Aber die die hohen Strompreise sind geblieben ,wie die Windräder, die die ganze Natur verschandeln.

Mit vielen Grüßen aus der Erfurter Republik

Ernst-Günther Konrad | So, 18. April 2021 - 17:51

Wer ernsthaft geglaubt hat, dass die GRÜNEN in die Zukunft gerichtete konkrete Ziele in ihr Parteiprogramm formulieren, gar noch mit denklogischen Lösungsansätzen versehen, der glaubt auch an Kobolde.
Das Einzige was sie perfekt beherrschen ist das Einflüstern von Verbotsfantasien und das lautstarke beschwören des Weltuntergangs. Da haben sie in den Medien und vor allem mit ihrer heimlichen Parteichefin Angela die richtigen Helfer. Ich würde mich nicht wundern, wenn demnächst die Kinder der GRÜNEN Wähler mit Vornamen Klimawandel, Greta oder Apokalypse heißen. Vielleicht zeugen die auch in Zukunft Hybride Kinder?
" Und welches Ziel haben die Grünen? Man verzichtet darauf sich festzulegen." Man fährt auf Sicht und lässt Merkel erstmal machen. Die zwingt die "Klimaleugner" schon in die Knie. Aha. 1,5% Erderwärmung ist schon out? Jetzt sind es 3 oder gar 4%? Wer hat das ermittelt? Und das alles menschengemacht? Kein natürlicher Klimawandel, sondern alles von uns Deutschen verursacht?
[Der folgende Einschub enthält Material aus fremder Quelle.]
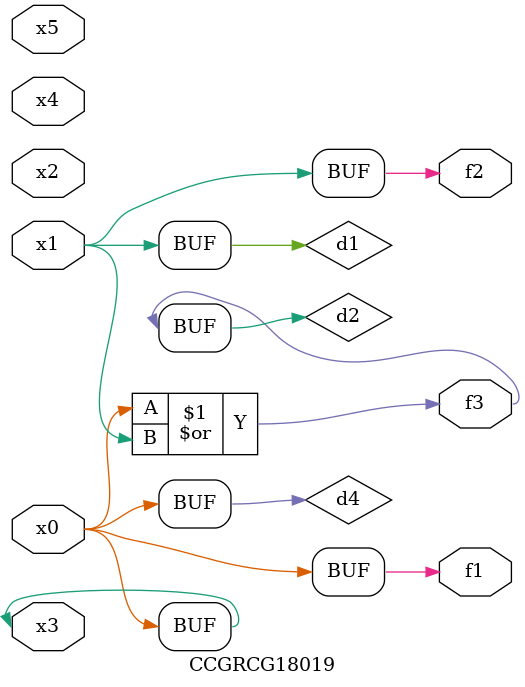
<source format=v>
module CCGRCG18019(
	input x0, x1, x2, x3, x4, x5,
	output f1, f2, f3
);

	wire d1, d2, d3, d4;

	and (d1, x1);
	or (d2, x0, x1);
	nand (d3, x0, x5);
	buf (d4, x0, x3);
	assign f1 = d4;
	assign f2 = d1;
	assign f3 = d2;
endmodule

</source>
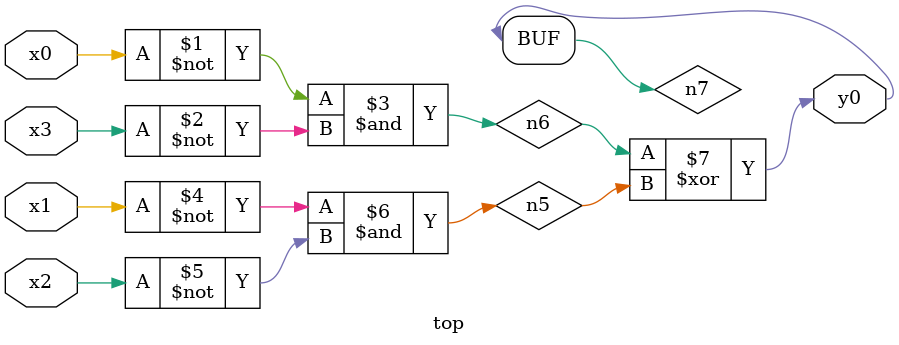
<source format=v>
module top( x0 , x1 , x2 , x3 , y0 );
  input x0 , x1 , x2 , x3 ;
  output y0 ;
  wire n5 , n6 , n7 ;
  assign n6 = ~x0 & ~x3 ;
  assign n5 = ~x1 & ~x2 ;
  assign n7 = n6 ^ n5 ;
  assign y0 = n7 ;
endmodule

</source>
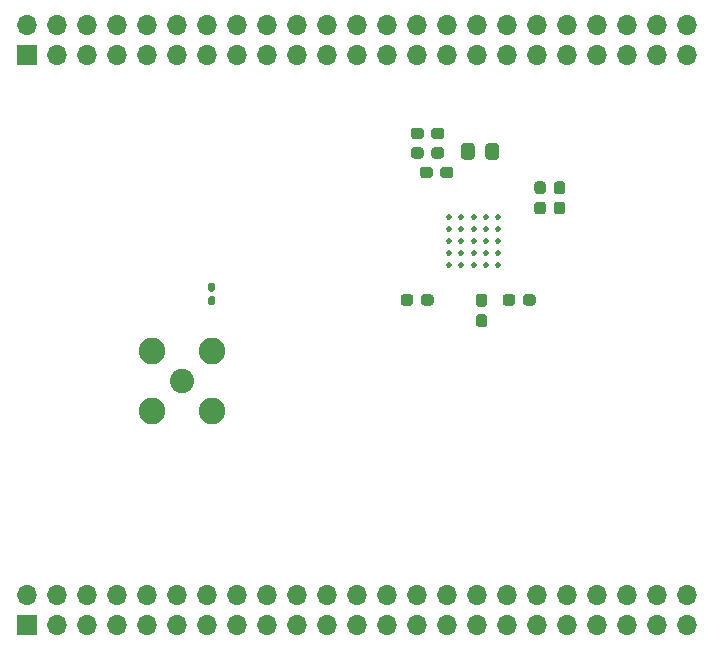
<source format=gbr>
%TF.GenerationSoftware,KiCad,Pcbnew,(5.1.9)-1*%
%TF.CreationDate,2021-09-29T12:39:09-05:00*%
%TF.ProjectId,zigbeeCape,7a696762-6565-4436-9170-652e6b696361,rev?*%
%TF.SameCoordinates,Original*%
%TF.FileFunction,Soldermask,Bot*%
%TF.FilePolarity,Negative*%
%FSLAX46Y46*%
G04 Gerber Fmt 4.6, Leading zero omitted, Abs format (unit mm)*
G04 Created by KiCad (PCBNEW (5.1.9)-1) date 2021-09-29 12:39:09*
%MOMM*%
%LPD*%
G01*
G04 APERTURE LIST*
%ADD10C,0.515000*%
%ADD11C,2.050000*%
%ADD12C,2.250000*%
%ADD13R,1.700000X1.700000*%
%ADD14O,1.700000X1.700000*%
G04 APERTURE END LIST*
D10*
%TO.C,U1*%
X43670000Y32400000D03*
X43670000Y33430000D03*
X43670000Y34460000D03*
X43670000Y35490000D03*
X43670000Y36520000D03*
X42640000Y32400000D03*
X42640000Y33430000D03*
X42640000Y34460000D03*
X42640000Y35490000D03*
X42640000Y36520000D03*
X41610000Y32400000D03*
X41610000Y33430000D03*
X41610000Y34460000D03*
X41610000Y35490000D03*
X41610000Y36520000D03*
X40580000Y32400000D03*
X40580000Y33430000D03*
X40580000Y34460000D03*
X40580000Y35490000D03*
X40580000Y36520000D03*
X39550000Y32400000D03*
X39550000Y33430000D03*
X39550000Y34460000D03*
X39550000Y35490000D03*
X39550000Y36520000D03*
%TD*%
D11*
%TO.C,U3*%
X16891000Y22606000D03*
D12*
X19431000Y20066000D03*
X19431000Y25146000D03*
X14351000Y25146000D03*
X14351000Y20066000D03*
%TD*%
%TO.C,L1*%
G36*
G01*
X41714000Y42487001D02*
X41714000Y41586999D01*
G75*
G02*
X41464001Y41337000I-249999J0D01*
G01*
X40813999Y41337000D01*
G75*
G02*
X40564000Y41586999I0J249999D01*
G01*
X40564000Y42487001D01*
G75*
G02*
X40813999Y42737000I249999J0D01*
G01*
X41464001Y42737000D01*
G75*
G02*
X41714000Y42487001I0J-249999D01*
G01*
G37*
G36*
G01*
X43764000Y42487001D02*
X43764000Y41586999D01*
G75*
G02*
X43514001Y41337000I-249999J0D01*
G01*
X42863999Y41337000D01*
G75*
G02*
X42614000Y41586999I0J249999D01*
G01*
X42614000Y42487001D01*
G75*
G02*
X42863999Y42737000I249999J0D01*
G01*
X43514001Y42737000D01*
G75*
G02*
X43764000Y42487001I0J-249999D01*
G01*
G37*
%TD*%
%TO.C,C13*%
G36*
G01*
X38156000Y40496500D02*
X38156000Y40021500D01*
G75*
G02*
X37918500Y39784000I-237500J0D01*
G01*
X37318500Y39784000D01*
G75*
G02*
X37081000Y40021500I0J237500D01*
G01*
X37081000Y40496500D01*
G75*
G02*
X37318500Y40734000I237500J0D01*
G01*
X37918500Y40734000D01*
G75*
G02*
X38156000Y40496500I0J-237500D01*
G01*
G37*
G36*
G01*
X39881000Y40496500D02*
X39881000Y40021500D01*
G75*
G02*
X39643500Y39784000I-237500J0D01*
G01*
X39043500Y39784000D01*
G75*
G02*
X38806000Y40021500I0J237500D01*
G01*
X38806000Y40496500D01*
G75*
G02*
X39043500Y40734000I237500J0D01*
G01*
X39643500Y40734000D01*
G75*
G02*
X39881000Y40496500I0J-237500D01*
G01*
G37*
%TD*%
%TO.C,C31*%
G36*
G01*
X19276000Y29772000D02*
X19586000Y29772000D01*
G75*
G02*
X19741000Y29617000I0J-155000D01*
G01*
X19741000Y29192000D01*
G75*
G02*
X19586000Y29037000I-155000J0D01*
G01*
X19276000Y29037000D01*
G75*
G02*
X19121000Y29192000I0J155000D01*
G01*
X19121000Y29617000D01*
G75*
G02*
X19276000Y29772000I155000J0D01*
G01*
G37*
G36*
G01*
X19276000Y30907000D02*
X19586000Y30907000D01*
G75*
G02*
X19741000Y30752000I0J-155000D01*
G01*
X19741000Y30327000D01*
G75*
G02*
X19586000Y30172000I-155000J0D01*
G01*
X19276000Y30172000D01*
G75*
G02*
X19121000Y30327000I0J155000D01*
G01*
X19121000Y30752000D01*
G75*
G02*
X19276000Y30907000I155000J0D01*
G01*
G37*
%TD*%
%TO.C,C8*%
G36*
G01*
X42053500Y28250000D02*
X42528500Y28250000D01*
G75*
G02*
X42766000Y28012500I0J-237500D01*
G01*
X42766000Y27412500D01*
G75*
G02*
X42528500Y27175000I-237500J0D01*
G01*
X42053500Y27175000D01*
G75*
G02*
X41816000Y27412500I0J237500D01*
G01*
X41816000Y28012500D01*
G75*
G02*
X42053500Y28250000I237500J0D01*
G01*
G37*
G36*
G01*
X42053500Y29975000D02*
X42528500Y29975000D01*
G75*
G02*
X42766000Y29737500I0J-237500D01*
G01*
X42766000Y29137500D01*
G75*
G02*
X42528500Y28900000I-237500J0D01*
G01*
X42053500Y28900000D01*
G75*
G02*
X41816000Y29137500I0J237500D01*
G01*
X41816000Y29737500D01*
G75*
G02*
X42053500Y29975000I237500J0D01*
G01*
G37*
%TD*%
D13*
%TO.C,U5*%
X3810000Y1905000D03*
D14*
X3810000Y4445000D03*
X6350000Y1905000D03*
X6350000Y4445000D03*
X8890000Y1905000D03*
X8890000Y4445000D03*
X11430000Y1905000D03*
X11430000Y4445000D03*
X13970000Y1905000D03*
X13970000Y4445000D03*
X16510000Y1905000D03*
X16510000Y4445000D03*
X19050000Y1905000D03*
X19050000Y4445000D03*
X21590000Y1905000D03*
X21590000Y4445000D03*
X24130000Y1905000D03*
X24130000Y4445000D03*
X26670000Y1905000D03*
X26670000Y4445000D03*
X29210000Y1905000D03*
X29210000Y4445000D03*
X31750000Y1905000D03*
X31750000Y4445000D03*
X34290000Y1905000D03*
X34290000Y4445000D03*
X36830000Y1905000D03*
X36830000Y4445000D03*
X39370000Y1905000D03*
X39370000Y4445000D03*
X41910000Y1905000D03*
X41910000Y4445000D03*
X44450000Y1905000D03*
X44450000Y4445000D03*
X46990000Y1905000D03*
X46990000Y4445000D03*
X49530000Y1905000D03*
X49530000Y4445000D03*
X52070000Y1905000D03*
X52070000Y4445000D03*
X54610000Y1905000D03*
X54610000Y4445000D03*
X57150000Y1905000D03*
X57150000Y4445000D03*
X59690000Y1905000D03*
X59690000Y4445000D03*
%TD*%
%TO.C,C15*%
G36*
G01*
X44066000Y29226500D02*
X44066000Y29701500D01*
G75*
G02*
X44303500Y29939000I237500J0D01*
G01*
X44903500Y29939000D01*
G75*
G02*
X45141000Y29701500I0J-237500D01*
G01*
X45141000Y29226500D01*
G75*
G02*
X44903500Y28989000I-237500J0D01*
G01*
X44303500Y28989000D01*
G75*
G02*
X44066000Y29226500I0J237500D01*
G01*
G37*
G36*
G01*
X45791000Y29226500D02*
X45791000Y29701500D01*
G75*
G02*
X46028500Y29939000I237500J0D01*
G01*
X46628500Y29939000D01*
G75*
G02*
X46866000Y29701500I0J-237500D01*
G01*
X46866000Y29226500D01*
G75*
G02*
X46628500Y28989000I-237500J0D01*
G01*
X46028500Y28989000D01*
G75*
G02*
X45791000Y29226500I0J237500D01*
G01*
G37*
%TD*%
%TO.C,U4*%
X59690000Y52705000D03*
X59690000Y50165000D03*
X57150000Y52705000D03*
X57150000Y50165000D03*
X54610000Y52705000D03*
X54610000Y50165000D03*
X52070000Y52705000D03*
X52070000Y50165000D03*
X49530000Y52705000D03*
X49530000Y50165000D03*
X46990000Y52705000D03*
X46990000Y50165000D03*
X44450000Y52705000D03*
X44450000Y50165000D03*
X41910000Y52705000D03*
X41910000Y50165000D03*
X39370000Y52705000D03*
X39370000Y50165000D03*
X36830000Y52705000D03*
X36830000Y50165000D03*
X34290000Y52705000D03*
X34290000Y50165000D03*
X31750000Y52705000D03*
X31750000Y50165000D03*
X29210000Y52705000D03*
X29210000Y50165000D03*
X26670000Y52705000D03*
X26670000Y50165000D03*
X24130000Y52705000D03*
X24130000Y50165000D03*
X21590000Y52705000D03*
X21590000Y50165000D03*
X19050000Y52705000D03*
X19050000Y50165000D03*
X16510000Y52705000D03*
X16510000Y50165000D03*
X13970000Y52705000D03*
X13970000Y50165000D03*
X11430000Y52705000D03*
X11430000Y50165000D03*
X8890000Y52705000D03*
X8890000Y50165000D03*
X6350000Y52705000D03*
X6350000Y50165000D03*
X3810000Y52705000D03*
D13*
X3810000Y50165000D03*
%TD*%
%TO.C,C6*%
G36*
G01*
X36505000Y29701500D02*
X36505000Y29226500D01*
G75*
G02*
X36267500Y28989000I-237500J0D01*
G01*
X35667500Y28989000D01*
G75*
G02*
X35430000Y29226500I0J237500D01*
G01*
X35430000Y29701500D01*
G75*
G02*
X35667500Y29939000I237500J0D01*
G01*
X36267500Y29939000D01*
G75*
G02*
X36505000Y29701500I0J-237500D01*
G01*
G37*
G36*
G01*
X38230000Y29701500D02*
X38230000Y29226500D01*
G75*
G02*
X37992500Y28989000I-237500J0D01*
G01*
X37392500Y28989000D01*
G75*
G02*
X37155000Y29226500I0J237500D01*
G01*
X37155000Y29701500D01*
G75*
G02*
X37392500Y29939000I237500J0D01*
G01*
X37992500Y29939000D01*
G75*
G02*
X38230000Y29701500I0J-237500D01*
G01*
G37*
%TD*%
%TO.C,C9*%
G36*
G01*
X47481500Y38425000D02*
X47006500Y38425000D01*
G75*
G02*
X46769000Y38662500I0J237500D01*
G01*
X46769000Y39262500D01*
G75*
G02*
X47006500Y39500000I237500J0D01*
G01*
X47481500Y39500000D01*
G75*
G02*
X47719000Y39262500I0J-237500D01*
G01*
X47719000Y38662500D01*
G75*
G02*
X47481500Y38425000I-237500J0D01*
G01*
G37*
G36*
G01*
X47481500Y36700000D02*
X47006500Y36700000D01*
G75*
G02*
X46769000Y36937500I0J237500D01*
G01*
X46769000Y37537500D01*
G75*
G02*
X47006500Y37775000I237500J0D01*
G01*
X47481500Y37775000D01*
G75*
G02*
X47719000Y37537500I0J-237500D01*
G01*
X47719000Y36937500D01*
G75*
G02*
X47481500Y36700000I-237500J0D01*
G01*
G37*
%TD*%
%TO.C,C10*%
G36*
G01*
X49132500Y36700000D02*
X48657500Y36700000D01*
G75*
G02*
X48420000Y36937500I0J237500D01*
G01*
X48420000Y37537500D01*
G75*
G02*
X48657500Y37775000I237500J0D01*
G01*
X49132500Y37775000D01*
G75*
G02*
X49370000Y37537500I0J-237500D01*
G01*
X49370000Y36937500D01*
G75*
G02*
X49132500Y36700000I-237500J0D01*
G01*
G37*
G36*
G01*
X49132500Y38425000D02*
X48657500Y38425000D01*
G75*
G02*
X48420000Y38662500I0J237500D01*
G01*
X48420000Y39262500D01*
G75*
G02*
X48657500Y39500000I237500J0D01*
G01*
X49132500Y39500000D01*
G75*
G02*
X49370000Y39262500I0J-237500D01*
G01*
X49370000Y38662500D01*
G75*
G02*
X49132500Y38425000I-237500J0D01*
G01*
G37*
%TD*%
%TO.C,C11*%
G36*
G01*
X39119000Y43798500D02*
X39119000Y43323500D01*
G75*
G02*
X38881500Y43086000I-237500J0D01*
G01*
X38281500Y43086000D01*
G75*
G02*
X38044000Y43323500I0J237500D01*
G01*
X38044000Y43798500D01*
G75*
G02*
X38281500Y44036000I237500J0D01*
G01*
X38881500Y44036000D01*
G75*
G02*
X39119000Y43798500I0J-237500D01*
G01*
G37*
G36*
G01*
X37394000Y43798500D02*
X37394000Y43323500D01*
G75*
G02*
X37156500Y43086000I-237500J0D01*
G01*
X36556500Y43086000D01*
G75*
G02*
X36319000Y43323500I0J237500D01*
G01*
X36319000Y43798500D01*
G75*
G02*
X36556500Y44036000I237500J0D01*
G01*
X37156500Y44036000D01*
G75*
G02*
X37394000Y43798500I0J-237500D01*
G01*
G37*
%TD*%
%TO.C,C16*%
G36*
G01*
X39119000Y42147500D02*
X39119000Y41672500D01*
G75*
G02*
X38881500Y41435000I-237500J0D01*
G01*
X38281500Y41435000D01*
G75*
G02*
X38044000Y41672500I0J237500D01*
G01*
X38044000Y42147500D01*
G75*
G02*
X38281500Y42385000I237500J0D01*
G01*
X38881500Y42385000D01*
G75*
G02*
X39119000Y42147500I0J-237500D01*
G01*
G37*
G36*
G01*
X37394000Y42147500D02*
X37394000Y41672500D01*
G75*
G02*
X37156500Y41435000I-237500J0D01*
G01*
X36556500Y41435000D01*
G75*
G02*
X36319000Y41672500I0J237500D01*
G01*
X36319000Y42147500D01*
G75*
G02*
X36556500Y42385000I237500J0D01*
G01*
X37156500Y42385000D01*
G75*
G02*
X37394000Y42147500I0J-237500D01*
G01*
G37*
%TD*%
M02*

</source>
Annette Seliger | Mo, 19. April 2021 - 08:48

Es ist schon erstaunlich mit welcher Hybris die Grünen hier an`s Werk gehen und wie die Medien diesen Unfug auch noch begleiten. Einmal sachlich: Deutschland hat einen Flächenanteil von 0,07% der Erde, und da wollen die das Klima regeln?! Man arbeitet bei dieser "Partei" gerne mit Bildern. Ähnlich so wie in den Kirchen des Mittelalters. Der Ablasshandel von damals heißt heute "C0² Steuer". Manche kasteien sich auch und verzichten auf Fleisch, wobei ein Hummer auf Malta in einem schönen Restaurant :)). Die begleitenden linken Medien zeigen gerne kalbende Eisberge und trockene Flüsse oder ziehen Vergleiche mit der Größe des Bodensees, wenn es um die Abholzung des Regenwaldes geht. Europa soll jährlich die 4 fache Fläche des Sees an Holz benötigen. Drama! Der Bodensee passt 725 mal in D und der Amazonaswald ist 18 mal so groß wie D. Im Vergleich: Man kann 18 mal von Flensburg nach Kiefersfelden fahren ohne diesen Wald nur einmal zu verlassen In 3.250 Jahren wäre er damit abgeholzt!

W.D. Hohe | Mo, 19. April 2021 - 14:55

ist das zuviel an/von -
dessen Bevölkerung -
damit einhergehenden zuviel von Allem -
Verbrauch des Wenigen
( 1 Fleischkalorie = Produktfaktor x5(mindestens)
subventioniertem Export in Entwicklungsländer
Verhinderung dortiger Entwicklung
Kindern von denen 50% kaum zu essen haben Verbrauch an Wasser Luft und Boden =
= unseren Ernährungsgrundlagen

Eines fernen Tages fragt sich eine ferne Expedition bei Entdeckung/Untersuchung dieses Planeten was eine ehemalige Bevölkerung an Zeichnungen mit gelben Enten so lustig fand.